Monday, July 10, 2023

Their aim is clear: they don’t just want to make abortion inaccessible. They want to make it unspeakable.



Caitlin Bernard the Indiana doctor has long been a champion of reproductive rights; she joined a 2019 lawsuit challenging her state’s Roe-era ban on dilation and evacuation abortions, or D&E procedures; she’s long been outspoken, in her very red state, about her faith that women and girls are worthy of control over their own bodies. So maybe Indiana Republicans, like the attorney general Todd Rokita, already thought of her as an enemy in July 2022, when, just days after the supreme court’s Dobbs decision overturned Roe and threw an anti-abortion trigger ban into effect in neighboring Ohio, Bernard performed an abortion on a patient who had had to travel to Indiana to get her procedure: a 10-year-old girl, the victim of rape. 

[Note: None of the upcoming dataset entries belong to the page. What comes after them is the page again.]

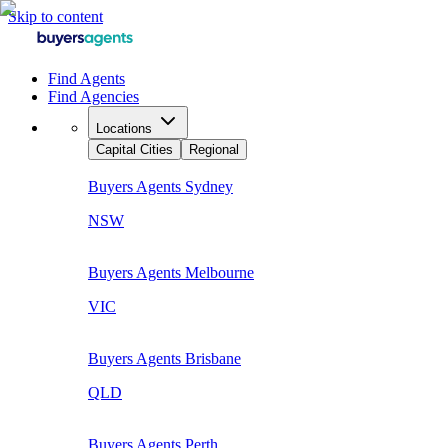
Skip to content
Find Agents
Find Agencies
Locations
Capital Cities
Regional
Buyers Agents
Sydney
NSW
Buyers Agents
Melbourne
VIC
Buyers Agents
Brisbane
QLD
Buyers Agents
Perth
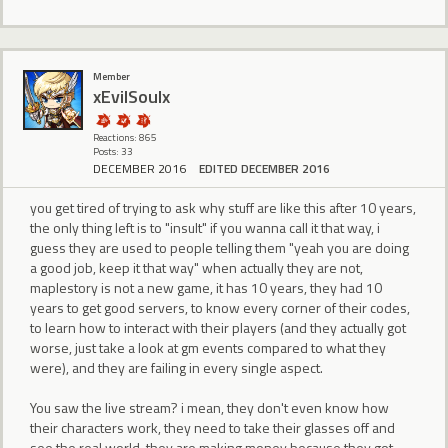
Member
xEvilSoulx
Reactions: 865
Posts: 33
DECEMBER 2016
EDITED DECEMBER 2016
you get tired of trying to ask why stuff are like this after 10 years,
the only thing left is to "insult" if you wanna call it that way, i
guess they are used to people telling them "yeah you are doing
a good job, keep it that way" when actually they are not,
maplestory is not a new game, it has 10 years, they had 10
years to get good servers, to know every corner of their codes,
to learn how to interact with their players (and they actually got
worse, just take a look at gm events compared to what they
were), and they are failing in every single aspect.
You saw the live stream? i mean, they don't even know how
their characters work, they need to take their glasses off and
see the real world, they are making money because they got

This act alone – Bernard’s gesture of compassion and respect to an abused child, one that spared the young girl the danger and torture of an underage, rape-produced pregnancy and helped to end the suffering and indignity that followed her assault, is itself a solemn kind of service. Bernard’s work brought her into the darkest realities of what men do to women – raping and impregnating them as children, making laws that will keep them pregnant against their will, as children, unless they can flee – and to face that darkness with integrity and courage. Few of us would have the capacity to do what Bernard did in treating that child; few of us would be able to face that truth about our world.
 Fewer still would survive what came next: Bernard became the target of a large-scale, coordinated campaign of hate, intimidation and professional harassment, coordinated by Republican officials in her state government, in retaliation for her pro-choice speech.